The New York Times, which has not called for the president*'s resignation either, has the latest entry in a bill of indictment that now reaches from the Potomac to a spot somewhere in north Georgia.
The guidance said it was not necessary to test people without symptoms of Covid-19 even if they had been exposed to the virus. It came at a time when public health experts were pushing for more testing rather than less, and administration officials told The Times that the document was a C.D.C. product and had been revised with input from the agency’s director, Dr. Robert Redfield.

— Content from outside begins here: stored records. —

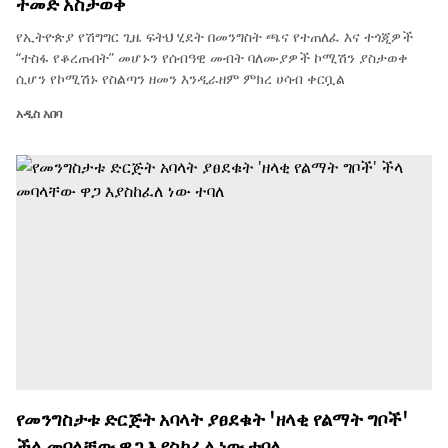
ተመድ አስታወቀ
የኢትዮጵያ የሽግግር ጊዜ ፍትህ ሂደት በመንግስት ጫና የተጠለፈ እና ተጎጂዎች
“ተስፋ የቆረጡበት” መሆኑን የሰብዓዊ መብት ባለሙያዎች ኮሚሽን ያስታወቀ
ሲሆን የኮሚሽኑ የስልጣን ዘመን እንዲራዘም ምክረ ሀሳብ ቀርቧል
አዲስ አበባ
የመንግስታቱ ድርጅት አባላት ያፀደቁት 'ዘላቂ የልማት ግቦች'
ችላ መባላቸው ዋጋ እያስከፈለ ነው ተባለ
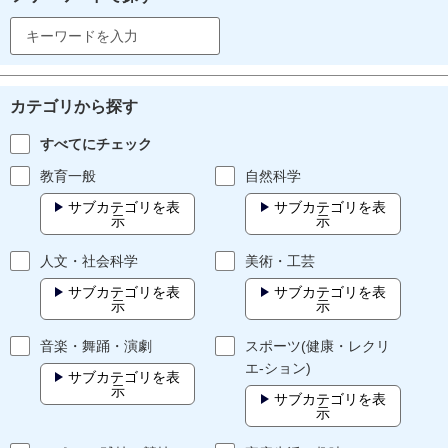
カテゴリから探す
すべてにチェック
教育一般
自然科学
サブカテゴリを表
サブカテゴリを表
示
示
人文・社会科学
美術・工芸
サブカテゴリを表
サブカテゴリを表
示
示
音楽・舞踊・演劇
スポーツ(健康・レクリ
エ-ション)
サブカテゴリを表
示
サブカテゴリを表
示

But officials told The Times this week that the Department of Health and Human Services did the rewriting and then “dropped” it into the C.D.C.’s public website, flouting the agency’s strict scientific review process. “That was a doc that came from the top down, from the H.H.S. and the task force,” said a federal official with knowledge of the matter, referring to the White House task force on the coronavirus. “That policy does not reflect what many people at the C.D.C. feel should be the policy.”
As the Times notes, this isn't the first time that political hacks installed at HHS have monkeywrenched documents from the CDC regarding public safety during the pandemic.
BUT WE GOT FOOTBALL AGAIN! Jesus. That any thinking human being would vote for four more years of this madness makes me wonder if Darwin wasted a lot of time.